Their site sucks. Can you give me an idea of cost.


----------



## Runningwolf (Mar 12, 2014)

about .11 each. with shipping they'll still be under .18

Customer service is awesome when you call


----------



## dralarms (Mar 12, 2014)

Ok, sounds like the shipping will kill it. I'm getting 9 x 1 3/4 corks for 100.00 plus tax. They seem to hold up, I just figured I'd see how much the 1+1's were.


----------



## ffemt128 (Mar 13, 2014)

I just ordered 1000 from Lafitte.
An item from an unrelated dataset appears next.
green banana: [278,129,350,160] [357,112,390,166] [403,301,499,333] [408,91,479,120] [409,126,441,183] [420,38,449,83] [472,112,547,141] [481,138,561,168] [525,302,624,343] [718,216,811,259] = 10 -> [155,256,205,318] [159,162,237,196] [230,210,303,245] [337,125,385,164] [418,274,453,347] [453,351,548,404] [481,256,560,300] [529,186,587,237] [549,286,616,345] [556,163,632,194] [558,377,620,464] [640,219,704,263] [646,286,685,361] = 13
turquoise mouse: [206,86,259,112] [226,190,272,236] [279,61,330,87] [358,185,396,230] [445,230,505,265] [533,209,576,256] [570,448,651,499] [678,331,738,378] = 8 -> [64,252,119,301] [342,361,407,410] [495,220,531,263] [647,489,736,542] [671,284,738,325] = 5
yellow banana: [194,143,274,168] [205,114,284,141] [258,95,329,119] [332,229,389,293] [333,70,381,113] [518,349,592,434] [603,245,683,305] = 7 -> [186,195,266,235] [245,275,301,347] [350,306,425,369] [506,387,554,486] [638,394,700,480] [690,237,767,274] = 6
Total cost was $182.00. It was .12 each for the corkes and $62 in shipping from Napa Ca. It was a fairly large box. I get the 1+1 as you mentioned. I've been very happy with their product. No pricing on their site but they will send you a sample pack with all their corks and pricing for each if you call.


----------



## Rocky (Mar 13, 2014)

These are the corks I use and I have never had a problem with them: http://www.amazon.com/dp/B002VFXY3C/?tag=skimlinks_replacement-20 At less than a penny apiece, they are a good deal.


----------



## dralarms (Mar 13, 2014)

That's what I'm using. Only no shipping.


----------



## Scott (Mar 13, 2014)

Always had good luck with George at finevinewines.


----------